И кто-то засомневался было, хорошо ли так уж гулять, все-таки двадцать пять лет со дня смерти, но тут сразу:

— Не умер Рубцов… Сегодня же только тринадцатое января… Не умер…

А потом снова расселись по автобусам и снова двинулись в путь. И уже не пройти было по автобусу, еще больше прибавилось в проходе павших бойцов, а за окном бежали в темноте покрытые снегом поля с редкими, затерявшимися в темноте огоньками. Поля сменялись чернеющими лесами, потом снова вырывался автобус в поля… И сквозь хмель все еще звучали в памяти некончающиеся стихи:

Под луной, под гаснущими ивами Посмотрели мой любимый край И опять умчались торопливые, И пропал вдали собачий лай…

И сквозь дремоту как-то рассеянно думалось, что последние строки, построенные на очень точном описании вспыхивающего и затихающего по мере продвижения машины по деревенской улице собачьего лая, снова возвращают читателя в зыбкую полуреальность, из которой и возникло стихотворение.
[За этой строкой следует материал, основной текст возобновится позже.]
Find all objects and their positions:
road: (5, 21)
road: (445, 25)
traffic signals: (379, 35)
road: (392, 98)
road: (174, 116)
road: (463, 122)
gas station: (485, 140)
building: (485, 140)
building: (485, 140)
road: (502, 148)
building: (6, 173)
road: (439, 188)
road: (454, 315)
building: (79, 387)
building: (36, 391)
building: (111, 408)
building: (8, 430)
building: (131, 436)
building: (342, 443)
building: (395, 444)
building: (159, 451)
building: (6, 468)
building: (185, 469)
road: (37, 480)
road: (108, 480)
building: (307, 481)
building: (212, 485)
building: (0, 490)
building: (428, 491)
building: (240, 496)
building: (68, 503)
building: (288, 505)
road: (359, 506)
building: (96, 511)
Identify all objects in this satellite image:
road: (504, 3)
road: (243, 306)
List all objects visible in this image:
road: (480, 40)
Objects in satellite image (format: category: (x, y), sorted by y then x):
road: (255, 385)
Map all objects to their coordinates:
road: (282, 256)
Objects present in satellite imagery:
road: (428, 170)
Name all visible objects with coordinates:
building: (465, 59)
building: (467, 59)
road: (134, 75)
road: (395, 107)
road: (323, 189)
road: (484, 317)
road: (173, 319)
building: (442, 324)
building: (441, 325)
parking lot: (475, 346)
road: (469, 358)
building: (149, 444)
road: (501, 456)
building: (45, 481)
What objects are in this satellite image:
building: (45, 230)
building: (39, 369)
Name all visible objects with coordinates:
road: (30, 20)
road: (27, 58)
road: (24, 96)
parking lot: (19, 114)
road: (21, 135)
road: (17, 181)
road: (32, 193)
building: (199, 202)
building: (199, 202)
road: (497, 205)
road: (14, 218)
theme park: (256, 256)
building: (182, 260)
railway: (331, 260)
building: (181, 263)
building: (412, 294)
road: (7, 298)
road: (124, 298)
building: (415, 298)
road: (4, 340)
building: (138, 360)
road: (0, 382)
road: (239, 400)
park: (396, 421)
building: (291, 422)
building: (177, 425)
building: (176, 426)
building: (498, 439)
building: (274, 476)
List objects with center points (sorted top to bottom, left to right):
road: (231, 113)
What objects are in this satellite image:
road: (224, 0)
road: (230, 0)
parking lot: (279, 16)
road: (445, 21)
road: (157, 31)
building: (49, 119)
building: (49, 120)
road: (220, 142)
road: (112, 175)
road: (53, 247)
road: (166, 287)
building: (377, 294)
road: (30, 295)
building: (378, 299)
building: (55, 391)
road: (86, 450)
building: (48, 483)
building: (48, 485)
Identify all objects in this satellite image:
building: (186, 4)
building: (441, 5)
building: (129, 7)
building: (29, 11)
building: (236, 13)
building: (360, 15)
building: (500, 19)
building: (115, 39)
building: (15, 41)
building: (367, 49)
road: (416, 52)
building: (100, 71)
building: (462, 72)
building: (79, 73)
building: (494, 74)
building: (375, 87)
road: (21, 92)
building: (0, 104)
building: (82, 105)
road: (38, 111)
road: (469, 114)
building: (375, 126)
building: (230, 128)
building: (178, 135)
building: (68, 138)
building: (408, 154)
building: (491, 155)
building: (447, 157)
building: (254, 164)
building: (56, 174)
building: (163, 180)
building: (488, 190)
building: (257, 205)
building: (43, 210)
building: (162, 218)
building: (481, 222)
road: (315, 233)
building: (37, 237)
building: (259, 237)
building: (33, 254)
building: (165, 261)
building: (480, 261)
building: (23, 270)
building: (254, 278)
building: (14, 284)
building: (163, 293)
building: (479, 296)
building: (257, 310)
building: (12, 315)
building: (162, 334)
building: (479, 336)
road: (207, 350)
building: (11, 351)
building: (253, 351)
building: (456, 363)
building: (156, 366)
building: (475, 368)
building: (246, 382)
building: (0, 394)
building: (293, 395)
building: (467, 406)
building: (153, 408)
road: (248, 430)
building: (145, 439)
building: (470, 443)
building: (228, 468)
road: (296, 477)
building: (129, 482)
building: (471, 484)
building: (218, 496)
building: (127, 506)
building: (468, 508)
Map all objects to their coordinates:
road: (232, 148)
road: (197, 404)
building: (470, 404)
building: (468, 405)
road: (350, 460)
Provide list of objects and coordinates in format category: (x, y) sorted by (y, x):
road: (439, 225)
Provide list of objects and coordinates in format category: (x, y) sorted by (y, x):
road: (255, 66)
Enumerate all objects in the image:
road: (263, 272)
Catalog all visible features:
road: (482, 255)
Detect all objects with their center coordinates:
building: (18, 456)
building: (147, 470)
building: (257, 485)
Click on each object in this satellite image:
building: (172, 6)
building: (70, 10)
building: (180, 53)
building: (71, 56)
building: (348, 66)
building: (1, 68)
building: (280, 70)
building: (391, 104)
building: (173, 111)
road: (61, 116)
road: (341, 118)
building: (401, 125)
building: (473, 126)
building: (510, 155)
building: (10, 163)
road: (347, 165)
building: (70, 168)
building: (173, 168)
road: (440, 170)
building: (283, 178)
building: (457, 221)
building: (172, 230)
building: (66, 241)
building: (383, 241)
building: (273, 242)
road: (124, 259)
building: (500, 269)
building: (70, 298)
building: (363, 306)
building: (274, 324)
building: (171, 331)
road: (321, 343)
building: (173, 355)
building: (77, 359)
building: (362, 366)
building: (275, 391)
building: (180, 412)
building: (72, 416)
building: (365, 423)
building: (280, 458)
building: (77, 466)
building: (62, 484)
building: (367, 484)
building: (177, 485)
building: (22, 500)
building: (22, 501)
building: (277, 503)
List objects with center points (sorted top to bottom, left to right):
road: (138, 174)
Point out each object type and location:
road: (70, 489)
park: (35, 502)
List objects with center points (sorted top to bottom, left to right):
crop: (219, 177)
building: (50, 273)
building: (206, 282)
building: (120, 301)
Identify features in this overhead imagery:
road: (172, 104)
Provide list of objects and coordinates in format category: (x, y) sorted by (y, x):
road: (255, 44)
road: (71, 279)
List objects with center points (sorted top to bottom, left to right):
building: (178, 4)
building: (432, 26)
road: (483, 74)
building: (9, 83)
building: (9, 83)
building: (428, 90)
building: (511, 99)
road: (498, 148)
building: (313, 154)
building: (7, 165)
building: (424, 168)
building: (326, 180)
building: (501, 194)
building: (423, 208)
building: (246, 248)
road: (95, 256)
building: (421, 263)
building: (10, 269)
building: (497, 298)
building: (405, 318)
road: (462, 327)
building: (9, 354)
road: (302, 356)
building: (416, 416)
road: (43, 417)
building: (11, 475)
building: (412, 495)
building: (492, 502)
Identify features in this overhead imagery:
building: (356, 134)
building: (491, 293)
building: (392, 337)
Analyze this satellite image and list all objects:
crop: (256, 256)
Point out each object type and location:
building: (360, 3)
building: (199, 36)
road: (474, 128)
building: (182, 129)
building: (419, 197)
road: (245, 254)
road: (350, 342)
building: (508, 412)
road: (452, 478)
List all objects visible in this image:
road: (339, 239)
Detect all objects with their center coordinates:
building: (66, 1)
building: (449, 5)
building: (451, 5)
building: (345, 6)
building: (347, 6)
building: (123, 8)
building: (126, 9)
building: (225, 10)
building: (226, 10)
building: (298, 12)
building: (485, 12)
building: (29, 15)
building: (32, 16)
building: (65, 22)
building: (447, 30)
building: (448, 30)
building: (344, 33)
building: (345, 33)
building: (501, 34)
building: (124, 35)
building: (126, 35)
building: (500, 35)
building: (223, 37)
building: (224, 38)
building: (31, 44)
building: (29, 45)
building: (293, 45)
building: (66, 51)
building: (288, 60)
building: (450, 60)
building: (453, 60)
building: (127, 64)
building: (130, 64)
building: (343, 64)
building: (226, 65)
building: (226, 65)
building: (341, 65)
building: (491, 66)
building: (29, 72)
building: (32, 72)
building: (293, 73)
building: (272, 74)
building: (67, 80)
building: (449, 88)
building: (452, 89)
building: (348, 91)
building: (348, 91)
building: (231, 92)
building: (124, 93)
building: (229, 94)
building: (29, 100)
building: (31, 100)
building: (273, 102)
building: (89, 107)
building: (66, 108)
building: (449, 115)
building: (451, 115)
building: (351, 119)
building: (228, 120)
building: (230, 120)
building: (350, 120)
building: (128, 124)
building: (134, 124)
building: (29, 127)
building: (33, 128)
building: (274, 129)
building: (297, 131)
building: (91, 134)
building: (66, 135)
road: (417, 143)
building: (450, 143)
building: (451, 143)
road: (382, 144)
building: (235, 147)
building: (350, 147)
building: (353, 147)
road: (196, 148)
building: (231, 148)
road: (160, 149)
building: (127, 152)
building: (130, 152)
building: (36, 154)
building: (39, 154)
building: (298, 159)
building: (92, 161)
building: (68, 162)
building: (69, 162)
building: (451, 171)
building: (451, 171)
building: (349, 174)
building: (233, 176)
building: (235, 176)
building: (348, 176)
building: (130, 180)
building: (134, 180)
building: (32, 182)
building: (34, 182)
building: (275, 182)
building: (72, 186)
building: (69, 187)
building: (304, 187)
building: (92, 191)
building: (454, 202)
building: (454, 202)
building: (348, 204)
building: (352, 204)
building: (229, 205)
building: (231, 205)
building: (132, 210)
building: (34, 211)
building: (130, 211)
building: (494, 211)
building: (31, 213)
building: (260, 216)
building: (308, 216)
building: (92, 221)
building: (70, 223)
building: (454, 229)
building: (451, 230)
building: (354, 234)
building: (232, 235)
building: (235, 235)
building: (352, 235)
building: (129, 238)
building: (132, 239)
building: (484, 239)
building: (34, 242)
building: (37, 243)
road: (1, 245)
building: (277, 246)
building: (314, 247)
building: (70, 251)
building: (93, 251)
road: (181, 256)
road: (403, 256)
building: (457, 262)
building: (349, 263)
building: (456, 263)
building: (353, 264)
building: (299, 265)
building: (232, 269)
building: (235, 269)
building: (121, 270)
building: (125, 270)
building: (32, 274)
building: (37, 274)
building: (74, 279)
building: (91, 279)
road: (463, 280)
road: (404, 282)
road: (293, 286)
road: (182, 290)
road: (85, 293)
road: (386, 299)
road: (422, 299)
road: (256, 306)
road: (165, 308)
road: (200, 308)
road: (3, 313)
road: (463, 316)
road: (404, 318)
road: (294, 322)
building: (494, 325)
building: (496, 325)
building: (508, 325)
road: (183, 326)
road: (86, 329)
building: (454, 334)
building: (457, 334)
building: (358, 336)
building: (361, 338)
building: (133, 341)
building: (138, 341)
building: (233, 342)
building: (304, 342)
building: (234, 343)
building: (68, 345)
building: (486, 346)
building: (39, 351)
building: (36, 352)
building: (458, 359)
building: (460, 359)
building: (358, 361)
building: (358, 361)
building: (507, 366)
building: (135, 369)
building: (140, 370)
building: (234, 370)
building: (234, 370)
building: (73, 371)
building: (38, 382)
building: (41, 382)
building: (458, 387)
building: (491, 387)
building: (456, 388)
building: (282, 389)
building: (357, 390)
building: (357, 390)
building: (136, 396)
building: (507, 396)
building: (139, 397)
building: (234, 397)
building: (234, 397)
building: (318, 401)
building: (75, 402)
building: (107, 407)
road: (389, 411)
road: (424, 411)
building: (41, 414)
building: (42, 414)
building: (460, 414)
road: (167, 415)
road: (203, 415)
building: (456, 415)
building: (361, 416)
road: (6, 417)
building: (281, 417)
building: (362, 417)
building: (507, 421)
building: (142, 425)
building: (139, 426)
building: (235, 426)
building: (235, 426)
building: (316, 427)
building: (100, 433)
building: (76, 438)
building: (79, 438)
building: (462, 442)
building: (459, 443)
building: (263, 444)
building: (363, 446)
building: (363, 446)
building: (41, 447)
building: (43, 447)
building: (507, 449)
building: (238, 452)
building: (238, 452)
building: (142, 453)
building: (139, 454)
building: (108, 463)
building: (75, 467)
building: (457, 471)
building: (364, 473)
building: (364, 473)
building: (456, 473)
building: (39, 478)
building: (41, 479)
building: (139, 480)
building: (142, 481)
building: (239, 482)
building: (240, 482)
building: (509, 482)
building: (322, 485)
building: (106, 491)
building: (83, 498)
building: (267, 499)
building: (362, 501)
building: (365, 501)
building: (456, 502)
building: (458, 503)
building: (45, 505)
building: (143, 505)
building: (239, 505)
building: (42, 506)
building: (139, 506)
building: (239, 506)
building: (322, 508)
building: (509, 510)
И что было — реальные люди приезжали в гости или просто возникло и пропало окутанное сонной дымкой видение — уже не разобрать, не вспомнить… Растворенность в пейзаже, абсолютное ощущение природы столь разлиты в поэзии Рубцова, что порою и герой их становится подобным озеру или полю в наползающих на него сумерках, и если бы могло чувствовать поле или озеро, то такими и были бы ощущения — то ли тень облака промелькнула в воде, то ли ночная птица пролетела, по-прежнему дрожит в лунном свете вода, и не разобрать ничего в этом дрожании. Заглядевшись на лунный свет на воде, сияющий из стихов Рубцова, и задремал я в нашем притихшем автобусе…

На следующее утро в гостинице, когда вспоминали мы эту поездку, меня уверяли, что никакого- костра не было, никто не разводил его… Ну как же не было, если отчетливо помню я и красноватые отсветы огня на снегу, и искры, улетающие в темное звездное небо… Что же это было, если не костер?

ОТЕЛЬ «СЕВЕРНАЯ КОРОНА»

Последние часы митрополита Иоанна

2 ноября 1995 года в гостинице «Северная корона» на Карповке должна была состояться презентация по случаю пятилетней годовщины банка «Санкт-Петербург»…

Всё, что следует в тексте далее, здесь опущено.